Keyla berbalik, siap melangkah pergi. Rezi meraih tangannya.
“Tunggu, Keyla. Ke mana kau akan pergi? Apa yang akan kau lakukan?” tanya Rezi putus asa.
****
Bandung. Zehra Magnolia kembali ke Pengadilan Negeri Bandung, kali ini sebagai saksi kunci dalam persidangan Tatik, putri Bu Runi, yang didakwa atas perusakan properti dan penghasutan.
Zehra berdiri di depan hakim untuk memberi kesaksian, berbicara dengan suara yang tenang namun tegas, menceritakan secara rinci kekacauan yang diciptakan Tatik di Dapur Magnolia, mulai dari membalik meja hingga pelemparan batu ke jendela.

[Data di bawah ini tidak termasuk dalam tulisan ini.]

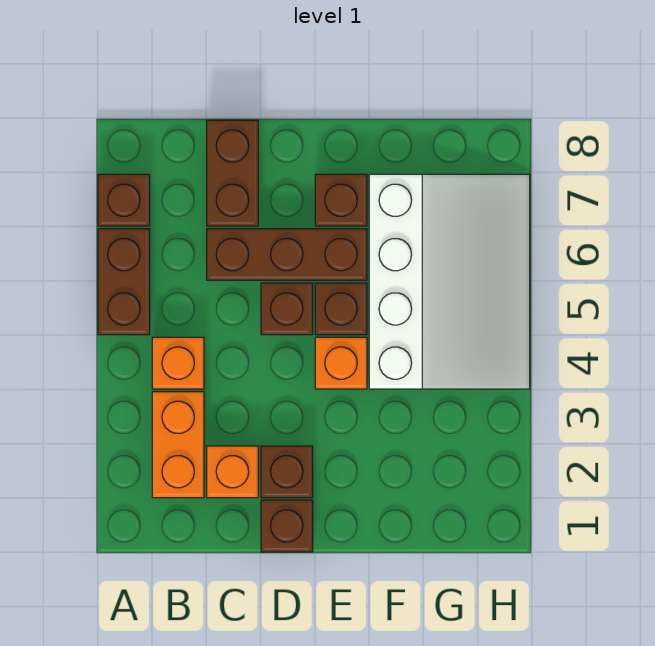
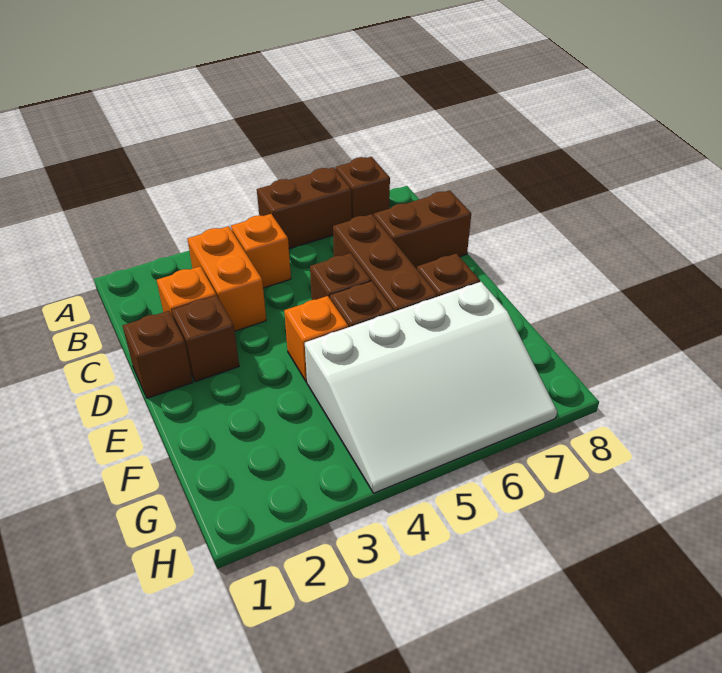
orange brick B2:B3 level 1 -> orange brick B3:C3 level 1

“Yang Mulia,” kata Zehra, “Saya tidak memiliki masalah pribadi dengan Tatik. Dia adalah korban dari kebohongan dan kebencian ibunya. Namun, dia secara sadar memilih untuk melanggar hukum dan merusak bisnis saya.”
Saat Zehra memberikan keterangan tentang kerusakan yang ditimbulkan—kerugian finansial, trauma pada karyawan, dan rusaknya ketenangan—Tatik di kursi terdakwa mulai gelisah. Kebenaran yang diucapkan Zehra terlalu menyakitkan untuk ia terima.
“Bohong! Kau membohongi pengadilan!” Tatik tiba-tiba berteriak, air mata yang membasahi wajahnya kini bercampur dengan kemarahan.
Hakim memperingatkan Tatik, tetapi sudah terlambat. Tatik sudah mencapai batas histerisnya, sama seperti ibunya.
“Kau wanita penyihir! Kau pantas dibakar!” Tatik melompat dari kursinya, menghindari pengawalan petugas. Ia menerjang ke arah Zehra!
Sontak saja keributan dan kekacauan terjadi. Petugas pengadilan, jaksa, dan pengacara bergegas untuk menahan Tatik. Suasana di ruang sidang yang sakral berubah menjadi arena perkelahian dan teriakan histeris. Meja-meja dan kursi bergeser, dan palu hakim terus diketuk tanpa henti, tidak mampu meredam kekacauan.
Tatik berjuang dengan gigih, mencoba mencapai Zehra.
“Kau yang harusnya dipenjara! Kau wanita iblis!” teriak Tatik.